● **EXERCISE**:
Write out the listing exactly, from its start up to and including the line with "one brown round onion", and leave the pictures out of your answer.
*** Begin section ***
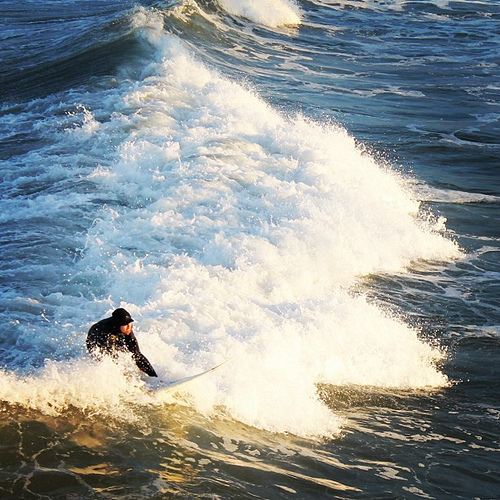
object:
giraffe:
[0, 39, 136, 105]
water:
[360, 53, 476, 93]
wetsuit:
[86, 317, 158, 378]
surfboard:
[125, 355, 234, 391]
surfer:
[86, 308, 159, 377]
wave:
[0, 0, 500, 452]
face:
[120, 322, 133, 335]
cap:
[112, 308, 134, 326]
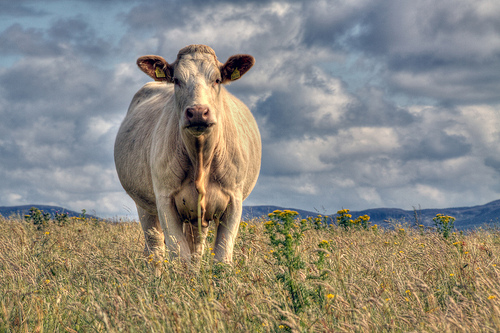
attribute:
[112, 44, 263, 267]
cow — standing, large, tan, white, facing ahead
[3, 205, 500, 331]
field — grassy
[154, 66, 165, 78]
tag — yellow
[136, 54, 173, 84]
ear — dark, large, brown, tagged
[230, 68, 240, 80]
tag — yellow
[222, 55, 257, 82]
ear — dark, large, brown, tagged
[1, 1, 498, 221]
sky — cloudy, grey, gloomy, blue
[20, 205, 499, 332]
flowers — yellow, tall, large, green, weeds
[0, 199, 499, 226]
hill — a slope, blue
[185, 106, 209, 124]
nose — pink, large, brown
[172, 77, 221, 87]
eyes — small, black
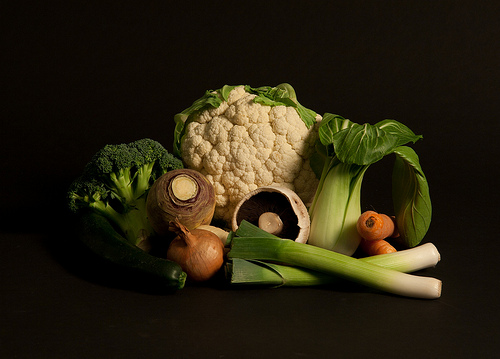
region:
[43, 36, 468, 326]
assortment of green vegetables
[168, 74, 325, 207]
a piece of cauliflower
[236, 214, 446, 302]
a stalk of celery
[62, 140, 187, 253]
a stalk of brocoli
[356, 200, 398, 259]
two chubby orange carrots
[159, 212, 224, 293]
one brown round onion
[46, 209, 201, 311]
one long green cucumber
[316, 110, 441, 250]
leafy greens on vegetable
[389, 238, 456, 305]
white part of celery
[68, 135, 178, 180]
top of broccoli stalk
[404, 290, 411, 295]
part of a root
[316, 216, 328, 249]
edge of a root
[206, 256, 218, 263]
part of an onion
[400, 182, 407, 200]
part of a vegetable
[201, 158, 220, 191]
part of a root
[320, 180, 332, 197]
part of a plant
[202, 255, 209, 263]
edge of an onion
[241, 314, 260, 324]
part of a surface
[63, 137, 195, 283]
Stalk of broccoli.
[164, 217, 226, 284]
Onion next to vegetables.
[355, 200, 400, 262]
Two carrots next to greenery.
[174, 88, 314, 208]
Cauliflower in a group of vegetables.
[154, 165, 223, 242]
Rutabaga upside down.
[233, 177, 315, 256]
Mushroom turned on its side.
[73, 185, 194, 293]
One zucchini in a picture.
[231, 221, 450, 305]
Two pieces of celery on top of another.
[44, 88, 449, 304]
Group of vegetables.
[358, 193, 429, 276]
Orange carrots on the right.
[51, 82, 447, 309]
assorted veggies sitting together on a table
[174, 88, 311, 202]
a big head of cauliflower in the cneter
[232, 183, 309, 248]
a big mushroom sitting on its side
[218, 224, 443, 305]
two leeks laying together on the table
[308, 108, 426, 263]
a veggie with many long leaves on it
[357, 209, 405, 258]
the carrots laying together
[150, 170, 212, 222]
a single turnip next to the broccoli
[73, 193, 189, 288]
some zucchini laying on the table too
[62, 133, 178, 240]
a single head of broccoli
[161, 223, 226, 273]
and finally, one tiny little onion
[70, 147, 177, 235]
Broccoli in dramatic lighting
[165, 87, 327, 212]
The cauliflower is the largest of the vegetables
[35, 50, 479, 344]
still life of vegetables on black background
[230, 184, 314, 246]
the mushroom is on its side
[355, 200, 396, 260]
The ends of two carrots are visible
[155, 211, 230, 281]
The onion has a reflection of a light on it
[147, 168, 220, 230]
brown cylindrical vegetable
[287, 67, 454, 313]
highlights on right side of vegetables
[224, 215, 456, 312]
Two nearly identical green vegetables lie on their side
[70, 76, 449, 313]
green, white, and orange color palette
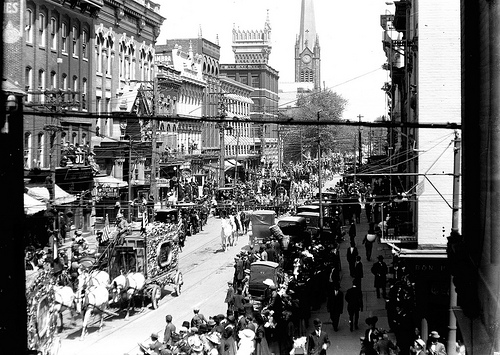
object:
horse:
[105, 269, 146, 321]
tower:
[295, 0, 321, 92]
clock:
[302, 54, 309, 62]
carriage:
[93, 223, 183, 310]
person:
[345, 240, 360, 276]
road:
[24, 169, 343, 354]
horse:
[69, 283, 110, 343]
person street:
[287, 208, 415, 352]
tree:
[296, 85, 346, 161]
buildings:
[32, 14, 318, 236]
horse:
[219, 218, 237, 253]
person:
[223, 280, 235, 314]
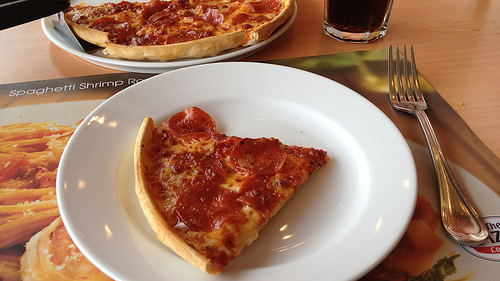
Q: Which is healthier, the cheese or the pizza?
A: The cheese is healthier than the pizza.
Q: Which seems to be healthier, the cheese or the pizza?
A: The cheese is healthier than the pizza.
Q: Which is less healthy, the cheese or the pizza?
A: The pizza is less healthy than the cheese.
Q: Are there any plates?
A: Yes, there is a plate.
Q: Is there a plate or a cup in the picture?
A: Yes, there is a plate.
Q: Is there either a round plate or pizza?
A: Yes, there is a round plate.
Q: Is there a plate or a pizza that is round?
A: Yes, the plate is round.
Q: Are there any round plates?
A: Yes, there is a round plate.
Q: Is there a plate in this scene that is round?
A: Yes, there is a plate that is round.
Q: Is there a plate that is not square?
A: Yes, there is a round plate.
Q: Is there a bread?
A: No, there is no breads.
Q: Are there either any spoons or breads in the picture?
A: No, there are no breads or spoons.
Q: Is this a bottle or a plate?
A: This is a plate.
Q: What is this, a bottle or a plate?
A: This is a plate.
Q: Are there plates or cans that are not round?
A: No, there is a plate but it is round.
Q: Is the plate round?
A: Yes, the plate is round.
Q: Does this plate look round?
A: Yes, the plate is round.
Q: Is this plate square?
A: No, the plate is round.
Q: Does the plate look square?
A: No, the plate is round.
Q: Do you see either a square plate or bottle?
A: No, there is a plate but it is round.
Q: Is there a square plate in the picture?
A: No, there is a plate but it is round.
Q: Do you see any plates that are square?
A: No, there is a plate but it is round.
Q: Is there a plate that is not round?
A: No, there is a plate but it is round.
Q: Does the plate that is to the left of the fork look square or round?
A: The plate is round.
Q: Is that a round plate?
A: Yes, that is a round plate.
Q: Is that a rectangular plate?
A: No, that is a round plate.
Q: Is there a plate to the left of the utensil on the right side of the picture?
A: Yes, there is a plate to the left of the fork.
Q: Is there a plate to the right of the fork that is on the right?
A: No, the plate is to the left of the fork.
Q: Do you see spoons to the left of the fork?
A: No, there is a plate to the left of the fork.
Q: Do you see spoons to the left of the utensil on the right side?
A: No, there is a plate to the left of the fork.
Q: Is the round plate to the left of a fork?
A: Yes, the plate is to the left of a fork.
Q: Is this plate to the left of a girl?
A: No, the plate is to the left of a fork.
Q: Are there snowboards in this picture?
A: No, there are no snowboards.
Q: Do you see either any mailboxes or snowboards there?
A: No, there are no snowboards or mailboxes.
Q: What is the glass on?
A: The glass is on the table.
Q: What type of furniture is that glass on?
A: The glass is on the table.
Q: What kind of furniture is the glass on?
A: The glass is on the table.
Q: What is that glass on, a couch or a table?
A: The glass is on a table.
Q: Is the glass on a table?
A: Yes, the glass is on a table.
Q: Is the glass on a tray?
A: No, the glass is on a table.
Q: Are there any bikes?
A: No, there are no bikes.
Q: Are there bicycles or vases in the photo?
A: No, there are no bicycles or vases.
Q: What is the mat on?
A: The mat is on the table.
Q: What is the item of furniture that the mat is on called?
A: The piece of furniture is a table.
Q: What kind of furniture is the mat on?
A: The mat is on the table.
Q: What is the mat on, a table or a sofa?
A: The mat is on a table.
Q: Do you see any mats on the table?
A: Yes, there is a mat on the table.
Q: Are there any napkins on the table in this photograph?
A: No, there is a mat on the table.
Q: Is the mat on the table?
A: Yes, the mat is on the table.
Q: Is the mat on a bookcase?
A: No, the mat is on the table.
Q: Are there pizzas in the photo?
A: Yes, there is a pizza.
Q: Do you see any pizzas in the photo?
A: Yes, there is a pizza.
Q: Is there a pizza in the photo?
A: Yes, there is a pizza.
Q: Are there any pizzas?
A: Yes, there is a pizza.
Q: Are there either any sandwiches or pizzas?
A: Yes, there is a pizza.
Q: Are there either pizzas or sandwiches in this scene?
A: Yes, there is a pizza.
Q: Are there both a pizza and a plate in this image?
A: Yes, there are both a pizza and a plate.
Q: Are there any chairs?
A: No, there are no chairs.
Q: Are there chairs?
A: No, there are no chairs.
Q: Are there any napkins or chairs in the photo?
*** End section ***
● **FINISHED TASK**:
object:
giraffe:
[0, 39, 136, 105]
water:
[360, 53, 476, 93]
wetsuit:
[86, 317, 158, 378]
surfboard:
[125, 355, 234, 391]
surfer:
[86, 308, 159, 377]
wave:
[0, 0, 500, 452]
face:
[120, 322, 133, 335]
cap:
[112, 308, 134, 326]
attribute:
[112, 44, 263, 267]
cow — standing, large, tan, white, facing ahead
[3, 205, 500, 331]
field — grassy
[154, 66, 165, 78]
tag — yellow
[136, 54, 173, 84]
ear — dark, large, brown, tagged
[230, 68, 240, 80]
tag — yellow
[222, 55, 257, 82]
ear — dark, large, brown, tagged
[1, 1, 498, 221]
sky — cloudy, grey, gloomy, blue
[20, 205, 499, 332]
flowers — yellow, tall, large, green, weeds
[0, 199, 499, 226]
hill — a slope, blue
[185, 106, 209, 124]
nose — pink, large, brown
[172, 77, 221, 87]
eyes — small, black
region:
[43, 36, 468, 326]
assortment of green vegetables
[168, 74, 325, 207]
a piece of cauliflower
[236, 214, 446, 302]
a stalk of celery
[62, 140, 187, 253]
a stalk of brocoli
[356, 200, 398, 259]
two chubby orange carrots
[159, 212, 224, 293]
one brown round onion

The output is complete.